Ok, here is the progress so far. The big ticket missing at this point is handling false positives. However the rest of it is pretty much there. So far I've put in five different algorithms:
- ISBN exact match
- Ignore author, exact title (Calibre add default logic)
- Ignore author, similar title
- Exact author, similar title (Calibre automerge logic)
- Similar author, similar title (Author using Kovid's new metadata logic)
It returns the matches, and you can navigate through them either by clicking on the toolbar button (ctrl+click on the button for previous) or using keyboard shortcuts (ctrl+\ for next result, ctrl+shift+\ for previous). Groups are dynamically removed every time you move to the next result.
False positives are my next issue. The first part which perhaps Chaley has thoughts on is deciding how to store them. For instance the simple case is that a user marks (1,2) as not dups, then (1,3) as not dups. So I could store those as tuples in a list for the library like [(1,2),(1,3)]
However in theory we could allow the user to select more than 2 rows. For instance they select (1,2,3). Now what does that actually "mean". Presumably the net effect is indicating [(1,2),(1,3),(2,3)]. Do we break it down and store it that way, or do we store it as [(1,2,3)]?
Now what happens if the user then selects (1,2,3,4)? As obviously that is a superset. Or what if they select (1,2,5)? I haven't got my head around whether we should flatten this out yet etc.

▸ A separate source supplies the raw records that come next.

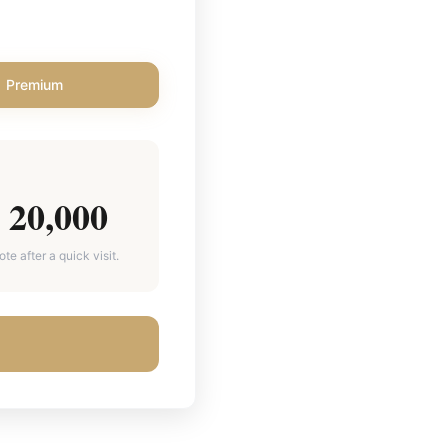
Premium
20,000
e after a quick visit.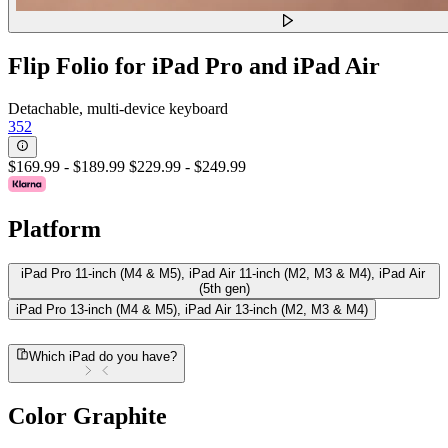
Flip Folio for iPad Pro and iPad Air
Detachable, multi-device keyboard
352
$169.99
-
$189.99
$229.99
-
$249.99
Platform
iPad Pro 11-inch (M4 & M5), iPad Air 11-inch (M2, M3 & M4), iPad Air
(5th gen)
iPad Pro 13-inch (M4 & M5), iPad Air 13-inch (M2, M3 & M4)
Which iPad do you have?
Color
Graphite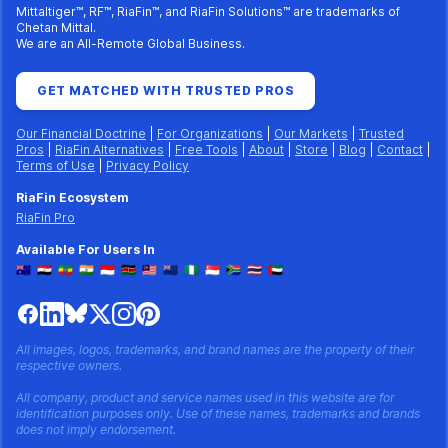
Mittaltiger™, RF™, RiaFin™, and RiaFin Solutions™ are trademarks of
Chetan Mittal.
We are an All-Remote Global Business.
GET MATCHED WITH TRUSTED PROS
Our Financial Doctrine
|
For Organizations
|
Our Markets
|
Trusted
Pros
|
RiaFin Alternatives
|
Free Tools
|
About
|
Store
|
Blog
|
Contact
|
Terms of Use
|
Privacy Policy
RiaFin Ecosystem
RiaFin Pro
Available For Users In
🇦🇺
🇪🇬
🇪🇹
🇮🇳
🇮🇩
🇰🇪
🇲🇾
🇳🇿
🇳🇬
🇸🇬
🇿🇦
🇹🇭
🇦🇪
All images, logos, trademarks, and brand names are the property of their
respective owners.
All company, product and service names used in this website are for
identification purposes only. Use of these names, trademarks and brands
does not imply endorsement.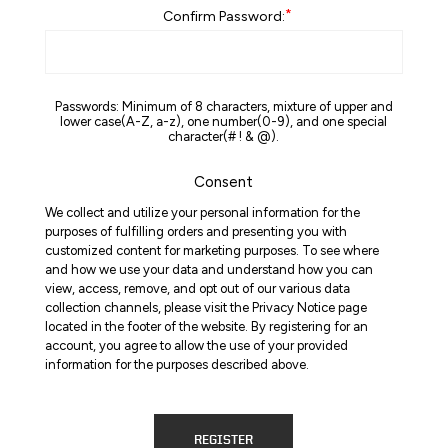
*
Confirm Password:
Passwords: Minimum of 8 characters, mixture of upper and
lower case(A-Z, a-z), one number(0-9), and one special
character(# ! & @).
Consent
We collect and utilize your personal information for the
purposes of fulfilling orders and presenting you with
customized content for marketing purposes. To see where
and how we use your data and understand how you can
view, access, remove, and opt out of our various data
collection channels, please visit the Privacy Notice page
located in the footer of the website. By registering for an
account, you agree to allow the use of your provided
information for the purposes described above.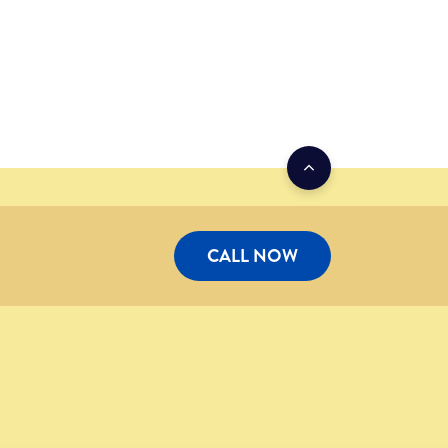
CALL NOW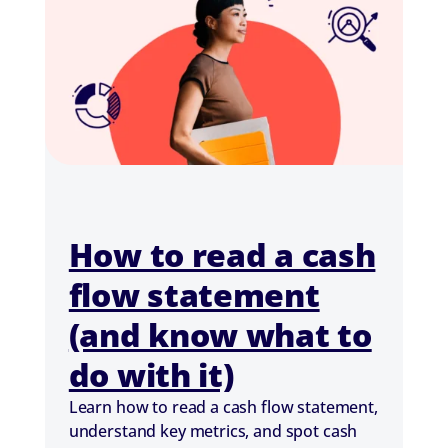
How to read a cash
flow statement
(and know what to
do with it)
Learn how to read a cash flow statement,
understand key metrics, and spot cash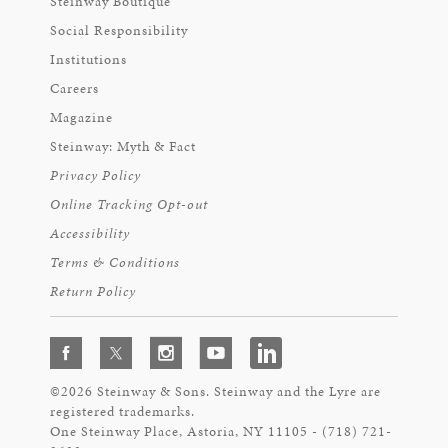
Steinway Boutique
Social Responsibility
Institutions
Careers
Magazine
Steinway: Myth & Fact
Privacy Policy
Online Tracking Opt-out
Accessibility
Terms & Conditions
Return Policy
©2026 Steinway & Sons. Steinway and the Lyre are
registered trademarks.
One Steinway Place, Astoria, NY 11105 - (718) 721-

Presumably we also need to cater for the user screwing up and allowing them to "undo" a no duplicate set. And how could we show the user visually what duplicate exemptions they have in place? That might need a special screen being built for it I think (and let them delete exemptions from that screen).
Feedback as always appreciated, be it on the code, usability or whatever. So far it is fairly simple I think.